In Klayman v Obama, DC District Federal Judge Richard Leon issued an injunction requiring the government to stop collecting metadata on Americans’ phone calls, ruling the NSA’s program likely unconstitutional. Leon then stayed his injunction pending appeals.
The Wall Street Journal had some thoughts about Leon’s ruling; as some might expect, I have some thoughts about the WSJ‘s thoughts.
While obtaining the content of phone calls requires a warrant, the High Court ruled that people have no “reasonable expectation of privacy” for information about phone calls such as the date, time and length of their calls and the numbers they dial. Such transactional data inevitably belong to the service provider, not to individuals….
This is plainly fallacious: that I surrender some of my private data to a third party in no way alters my expectation of privacy. I expect that third party to protect my data as I would; I expect that third party to protect my data as though they were the third party’s own. We even have laws on the books requiring such safeguarding; the principle is well established. It’s true enough that the Supremes have ruled on this before, claiming no expectation of privacy (on a wireless telephone wiretap case some decades ago). However, that Court had to do a fair amount of mind reading to reach that lack of expectation, and it’s not the first time the Court has been wrong. Leon is presenting the Supremes with a golden opportunity to correct this particular error.
Contrary to Judge Leon, the reality of the information age is that we all have less expectation of privacy.
This is simply wrong. I’ve not at all lowered my expectation of privacy; in fact, I expect these advances in technology to enhance my privacy, not deprecate it.
No one who makes calls and emails on a smart phone, visits an e-commerce website, uses a credit card, drives with an Easy Pass or otherwise benefits from modern technology can truly believe that he is not entrusting data to third parties about personal behavior.
This is a careless conflation of two separate issues. In no way do I reduce my expectation of privacy; I simply expect that third party to safeguard my data. Those third parties even have procedures to allow me explicitly to instruct them either to safeguard my data or not collect them at all. My smart phone even has the means to turn off the on-board GPS—and if I turn it on, there’s nothing in that act that permits my location data to be collected for any use but my own. There’s nothing at all in my use of my smart phone (or my car’s mapping facility) that authorizes the collection of my behavioral data beyond the specific task for which it’s collected—most especially not for government collection.
And, to get to the conflation, the fact that a third party comes into possession of my personal data has absolutely nothing to do with the fact that those data concern my personal behavior.
Well, so what? The NSA isn’t surveilling lighters at rock concerts, or creating personal mosaics.
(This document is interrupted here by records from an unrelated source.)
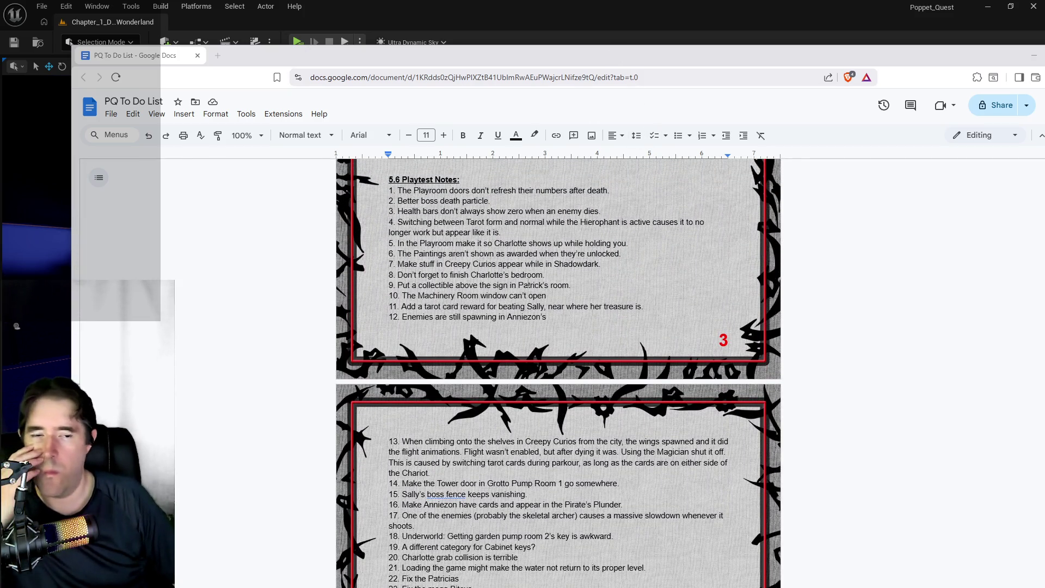
{"action": "scroll", "coordinate": [535, 287], "scroll_direction": "down", "scroll_amount": 1}
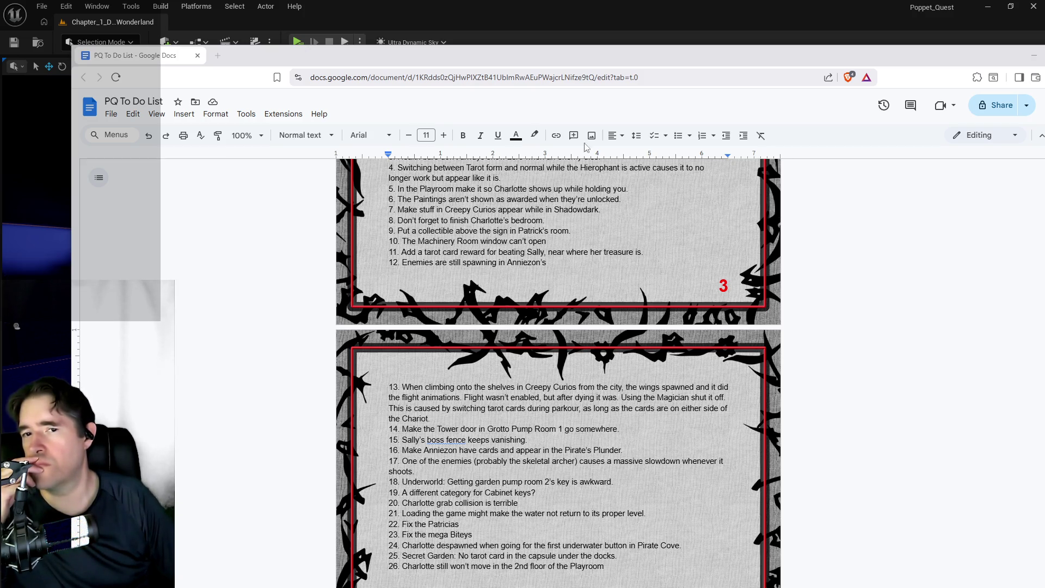
{"action": "key", "text": "super+Down"}
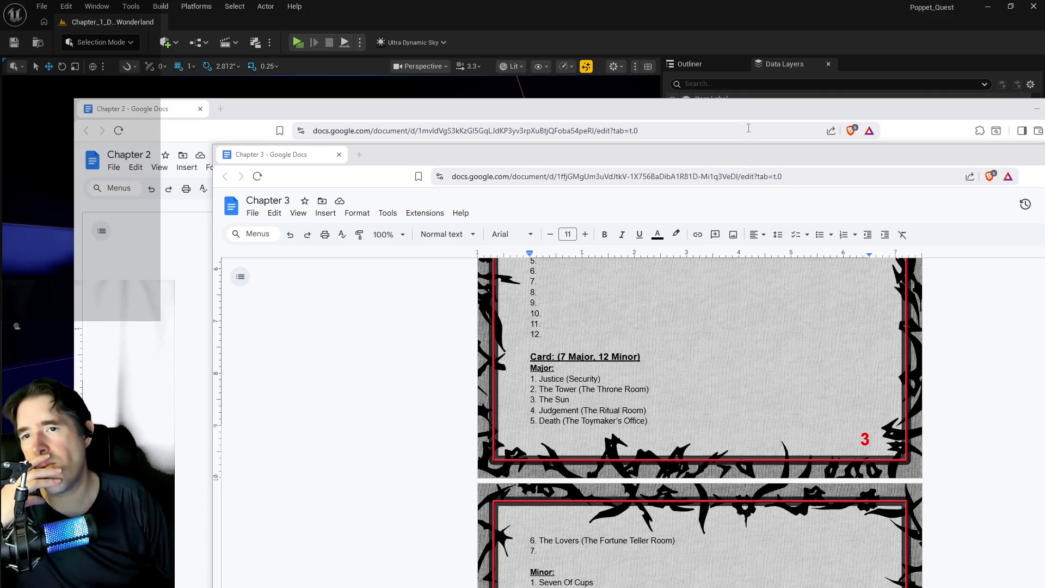
Bring Chapter 2 in front of Chapter 3, enlarge it to fill the screen, and review its card lists.
{"action": "mouse_move", "coordinate": [748, 118]}
{"action": "left_mouse_down"}
{"action": "mouse_move", "coordinate": [662, 77]}
{"action": "mouse_move", "coordinate": [925, 175]}
{"action": "left_mouse_up"}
The agency is collecting the same basic telephony metadata.
It’s amazing to me that the WSJ would make this argument at all, it’s so plainly fallacious. The government might decide, at any point, that it’s time to begin surveilling lighters, or the rock concert performers. Or anyone else about whom it decides to manufacture a suspicion. Or create those mosaics just because—it certainly now has the data with which to make a good start.
No. The whole structure of our social compact and of our Constitution is to effect prior restraint of government, not to correct it after it has done its wrong. That’s a one way street, too: that we tell our government that it cannot engage in prior restraint of us in no way means we cannot engage in that prior restraint of government.
And this, written by Robert Turner, co-founder of the Center for National Security Law at the University of Virginia School of Law, in a separate WSJ op-ed about Klayman:
Consider another, more common, type of warrantless search. Every time Americans catch a flight at a commercial airport, they first must submit to intrusive searches by federal agents without the slightest probable cause or individualized suspicion. Yet every federal court to decide the issue has held that these searches are “reasonable” and thus consistent with the Fourth Amendment (which prohibits only “unreasonable” searches).
Clearly, the privacy interests infringed by airport searches are far greater than having a government computer glance through our telephone bills to make sure we have not been communicating with foreign terrorists.
This is a specious argument. Turner carefully ignores the vast hue and cry over these searches—based entirely on their privacy invasion aspect—by the travelling public. There is, indeed, a very strong expectation of privacy, the mind-reading a judiciary insulated by design from the public notwithstanding.
Expectation of privacy is alive and well everywhere but in the minds of most of that insulated judiciary. Leon got this right.